Document lines are transformed as rdd and then converted it into DataFrame

def fun(lines):
    lines = lines.split()
    return lines

lines = sc.textFile("C:\\Users\\dpawa\\OneDrive\\Documents\\stateoftheunion1790-2019.txt").map(fun)

In order to understand trending words from the speech We need to filter out stop words.

row = Row('sentence') # Or some other column name
df = lines.map(row).toDF()
remover = StopWordsRemover(inputCol="sentence", outputCol="filtered")
filter_list = remover.transform(df)
filter_list = filter_list.drop('sentence')
rdd1 = filter_list.rdd.flatMap(lambda x: x)

List has to be converted into set here as we need combinations of all words but we need a non-redundant list. NOTE : Set is a unordered immutable data structure in python which is helpful to prevent redundancy in a list when needed.

rdd_combo = rdd1.flatMap(lambda x: list(set(combinations(x,2))))
rdd_combo.take(1)

[(‘george’, ‘favorable’)]

rdd_f = rdd_combo.map(lambda x : (x , 1)).reduceByKey(lambda a, b: a+b).filter(lambda x : x[1] > 5)

onedf = rdd_f.map(lambda x : (x[0][0],x[1]))
table1 = spark.createDataFrame(onedf,['onedf','count_f'])
twodf = rdd_f.map(lambda x : (x[0][1],x[1]))
table2 = spark.createDataFrame(twodf,['twodf','count_s'])
first = rdd_f.map(lambda x : (x[0][0],x[0][1],x[1]))
table = spark.createDataFrame(first,['first','second','count1'])
import pyspark.sql.functions as f

table3 = filter_list.withColumn('word', f.explode(f.col('filtered')))\
    .groupBy('word')\
    .count()

table3.show()
+-------------+-----+
|         word|count|
+-------------+-----+
|      embrace|   47|
|         hope|  842|
|        still| 1055|
|  transaction|   44|
|    standards|  166|
|apprehensions|   37|
|    connected|  177|
|      implore|    4|
|gratification|   41|
+-------------+-----+
import pyspark.sql.functions as F

ta = table.alias('ta')
tb = table3.alias('tb')


inner_join = table.join(tb, ta.second == tb.word)\
    .withColumn("P(A/B)", (F.col("count1") / F.col("count")))
inner_join.show()

In PySpark we can use SQL functions in order to manipulate data and get desired transformations.

+-------------+------------+------+------------+-----+--------------------+
|        first|      second|count1|        word|count|              P(A/B)|
+-------------+------------+------+------------+-----+--------------------+
|      prevent|accumulation|     8|accumulation|   50|                0.16|
|        great|accumulation|     6|accumulation|   50|                0.12|
|          may|accumulation|     8|accumulation|   50|                0.16|
|   government|accumulation|     6|accumulation|   50|                0.12|
|        given|  commanders|     6|  commanders|   58| 0.10344827586206896|
|         last|  commanders|     7|  commanders|   58|  0.1206896551724138|
|     military|  commanders|    16|  commanders|   58| 0.27586206896551724|
|        naval|  commanders|    15|  commanders|   58| 0.25862068965517243|
|         many|   connected|     9|   connected|  177| 0.05084745762711865|
+-------------+------------+------+------------+-----+--------------------+
from pyspark.sql.functions import col
inner_join.sort(col("count1").desc()).show()

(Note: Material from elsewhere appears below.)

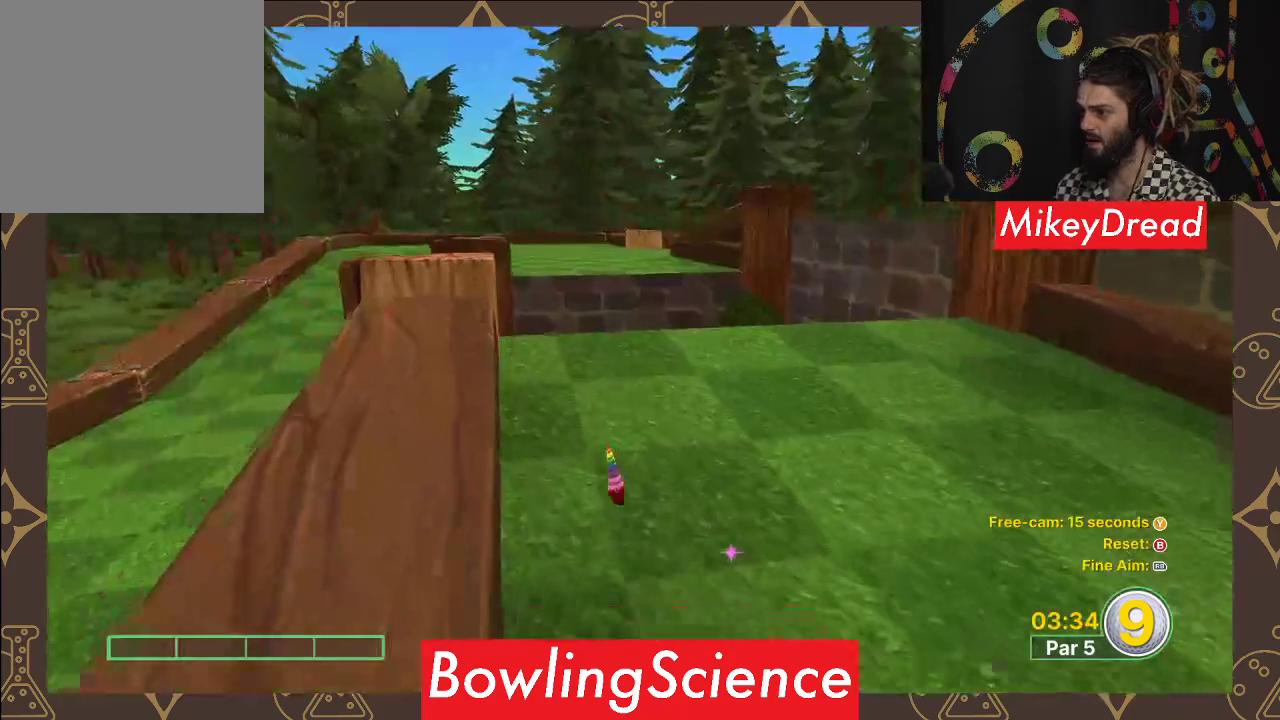
{"buttons": [], "left_stick": "center", "right_stick": "right", "events": [[350, "right_stick", "right"]]}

For Example: Here We are finding probability(First_word_list/Second_word_list) which shows us the words which have more probability of co-existing together.

+----------+----------+------+----------+-----+-------------------+
|     first|    second|count1|      word|count|             P(A/B)|
+----------+----------+------+----------+-----+-------------------+
|    united|    states|  4132|    states| 6508| 0.6349108789182545|
|government|    states|   729|    states| 6508| 0.1120159803318992|
|    fiscal|      year|   705|      year| 3946|0.17866193613786113|
|    states|    states|   634|    states| 6508|0.09741856177012907|
|      last|      year|   626|      year| 3946|0.15864166244298022|
|    states|government|   570|government| 7032| 0.0810580204778157|
|government|    united|   563|    united| 4847|0.11615432226119249|
+----------+----------+------+----------+-----+-------------------+